A tense exchange was caught on a hot mic Thursday as the summit between the U.S. and China began, according to The Daily Beast.

Inside the Great Hall of the People, Washington and Beijing's top officials were sitting down face-to-face for high-stakes bilateral talks. As they entered the room, a press pool camera that was broadcasting for PBS News was rolling live when someone with an American accent unloaded on the operator, The Beast reported.

"No, no, get the f--- out of here," the unknown person said. "No. Move. Got to move."

The camera started spinning towards the ceiling during the exchange as several people were speaking near the camera and the sound of shoes squeaking was captured.

The showdown was preceded by escalating tensions stemming from the Iran war, China's maneuvering around Taiwan, and years of economic conflict.

The leaders reportedly left the talks with "positive sentiments," according to The Beast. Chinese President Xi Jinping told reporters that relations between the two countries were "generally stable."


'Glaring': Speculation abounds as Melania noticeably absent from husband's China trip

President Donald Trump's high-stakes three-day China visit has revealed one person conspicuously missing — his wife, First Lady Melania Trump.

Trump was accompanied to Beijing with his cabinet, his son Eric, and daughter-in-law Lara, and 16 corporate CEOs, The Daily Beast reported. And hours before taking off to leave the United States, the first lady's office dropped a cryptic confirmation in a statement to the South China Morning Post, without any explanation for why she would miss out on the trip.

"First Lady Melania Trump is not travelling this time," Melania's spokesperson said.

When pressed for additional details, her team went silent.

The snub marks the latest chapter in what insiders describe as a widening rift between the first couple.

"The move comes amid speculation about the first lady increasingly breaking with her husband as she seems to be trying to charter her own course," The Beast reported. "Trump and his White House aides were reportedly blindsided last month when she called a surprise press conference to read a statement declaring she had no ties to the late sex trafficker Jeffrey Epstein. The move appeared only to revive the scandal that Trump himself had been eager to put to rest."

Melania has been noticeably absent at the White House throughout the second Trump administration and often does not travel with the president. And although first ladies don't always attend trips, the questions around her attendance have raised eyebrows.

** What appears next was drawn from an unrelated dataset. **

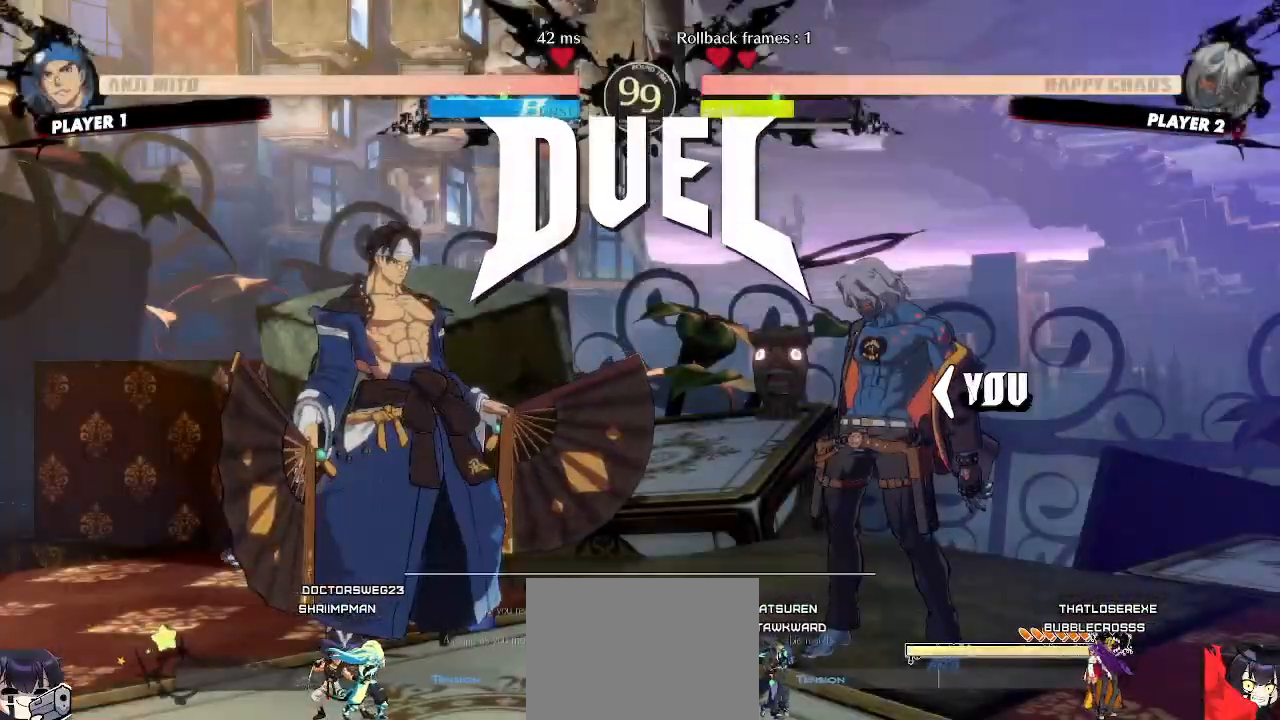
{"dt_ms": 500, "buttons": [], "events": []}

"Her absence is all the more glaring because it follows a trend that has stood out in Trump’s second term: She’s been appearing alongside him less and less on state visits," according to The Beast.

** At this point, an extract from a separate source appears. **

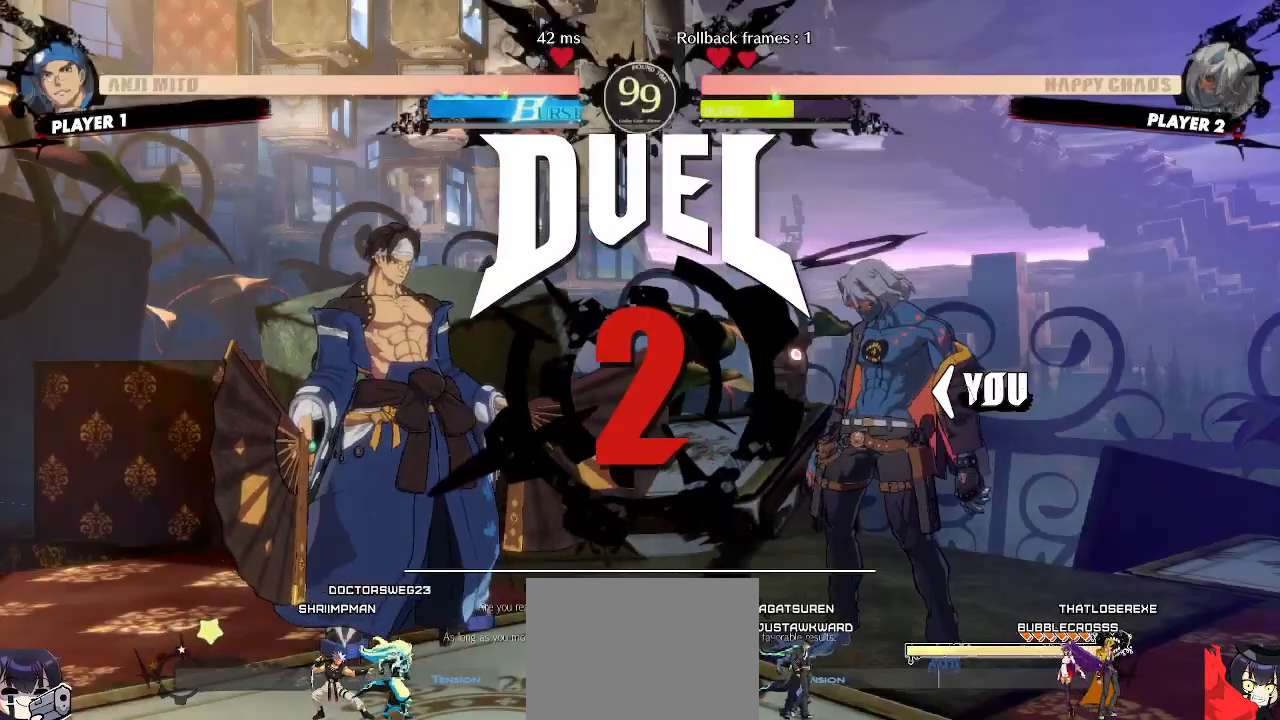
{"dt_ms": 500, "buttons": [], "events": []}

Blundering Trump just gave China what it always wanted: ex-GOP strategist

Trump has already delivered China's ambitions with "self-inflicted" wounds, an ex-GOP strategist warned ahead of the president's visit with the country's leader, Xi Jinping.

"China's ambitions, whether they are military or economic, have been delivered up by Donald Trump," Rick Wilson said on a Tuesday episode of his podcast. Trump was set to meet with Chinese leader Xi Jinping from May 12-15 with business leaders like Elon Musk, and Wilson noted he's going in with "cataclysmically low poll ratings" and "tremendous political weakness" amid the war in Iran.

However, while "we've lost the war in Iran," Trump started delivering "self-inflicted" wounds that benefit China's ambitions well before that, Wilson said.

"Trump starts a trade war. Almost every nation in South America is on the wrong side of Trump's trade war," Wilson explained. "What happens in South America? They cut deals with China. They're selling their products to China."

Looking at Trump's government cutbacks, Wilson said that the DOGE decision to dismantle USAID is also helping China's global standing rise above that of the United States.

"If you had gone into any African country two years ago, where there's a famine, where there's sickness, where there's poverty, where there's disease, where there's misery, you would have seen USAID workers," Wilson said. "You know what you'd see now? China. Because Elon and DOGE cut USAID and killed the program. So now those bags of food don't say, 'A gift from the people of the United States.' Now those bags of food say 'A gift from the people of the People's Republic of China.'"

Wilson predicted that as people watch Trump's visit to China, they'll see him "with a sense of discomfort, with a sense of embarrassment," even though Trump will "bluster and yell and try to pretend that he's got the strong hand here. He does not. Xi Jinping has the strong hand."

China bombards LinkedIn in 'astounding' effort to recruit US spies: experts

China is not recruiting its spies through meetings in dark alleys, nor by courtship over covert drinks. Rather, the intelligence agency and military of the Chinese Communist Party (CCP) are using LinkedIn, the professional networking site, to send as many as 30,000 messages per hour to recruit spies, according to a new book, “The Great Heist: China’s Epic Campaign to Steal America’s Secrets.”

David R. Shedd, a former director of the U.S. Defense Intelligence Agency (DIA), called the book he co-wrote with Andrew Badger, a former DIA case officer, “a real, urgent call” to Americans, from corporations to government, to better respond to China’s success in stealing tech and defense innovations.

“I still don't think America has woken up on how serious the problem is,” Shedd told Raw Story.

“We’ve got to take this much more seriously, but also much more urgently, in terms of responding to the threats, because I don't see any let-up by China.”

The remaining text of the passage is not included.